- The Washington Times - Tuesday, January 21, 2003

WASHINGTON, Jan. 21 (UPI) — Secretary of State Colin Powell Tuesday reiterated that the United States would disarm Saddam Hussein with or without support from the international community.

The United States is waiting for the U.N. weapons inspectors' report on Jan. 27 to decide how to achieve this objective, he said.

"Saddam Hussein must be disarmed, one way or the other. If the international community is aligned, then I think it can be accomplished, hopefully peacefully; if not peacefully, then by force," said Powell.

After talks with the visiting Italian Foreign Minister Franco Frattini, Powell told reporters outside the State Department that like the rest of the international community, the United States also was waiting for the U.N. inspectors' report.

The inspectors are expected to submit their final report on Iraq Jan. 27.

"(We will) see what the inspectors say, and then we'll be in consultation with our colleagues in the Security Council and other friends around the world as to what the next step should be," said Powell.

Earlier Tuesday, U.S. Deputy Secretary of State Richard Armitage warned that the world's options for dealing with Iraq peacefully were all but exhausted.

In a speech to the Institute of Peace, Armitage laid out what he called Saddam's pattern of deception and said the Iraqi dictator had little time left to disarm.

"There is no sign … that Saddam has any intent to comply fully with the terms of (U.N.) Resolution 1441," he said.

Armitage also disagreed with an earlier report by the U.N.'s chief inspector, Hans Blix, that his team found "no smoking gun" in Iraq.

"Some people may say there is no smoking gun, but there is nothing but smoke," said Armitage.

These tough statements by the two senior officials of the Bush administration followed a warning from President George W. Bush, who Tuesday rejected criticism that Washington was not giving enough time to Saddam to disarm.

Bush described the demand for giving more time to Saddam as the "rerun of a bad movie."

French Foreign Minister Dominique de Villepin, speaking Monday at the United Nations, said his country opposes military force to rid Iraq of suspected weapons of mass destruction. U.N. inspections, he said, were successful in curbing Iraqi behavior.

"If war is the only way to resolve this problem, we are going down a dead end," he said. "Already we know for a fact that Iraq's weapons of mass destruction programs are being largely blocked, even frozen.

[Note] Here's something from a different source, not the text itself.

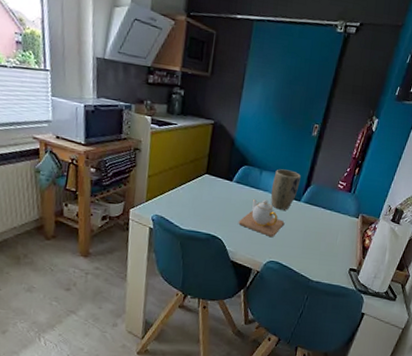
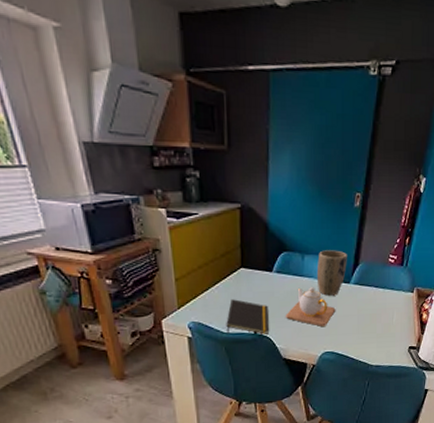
notepad: none [184,200,224,236] -> present [226,299,270,335]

"We must do everything possible to strengthen the process."

"We believe that today nothing justifies envisaging military action," he said.

France, as one of five permanent members of the U.N. Security Council, has the power to veto any move by the council to back its approval of force.

Asked to comment on the French position, Italy's foreign minister said it would be "premature" to say anything at this stage because he had not seen the report.

However, Frattini said that Italy has supported the United States in Afghanistan, where 1,000 Italian troops "will fight side by side to U.S. soldiers," and the country will support Washington on Iraq as well.

"I will confirm again today, that Italy will support the United States in the unfortunate event of a war. And obviously this will be done within the U.N. framework."

Like the United States, he said, Italy was also waiting for the U.N. inspectors' report. "We will have to see it and read it and then decide. And Italy will not pull back."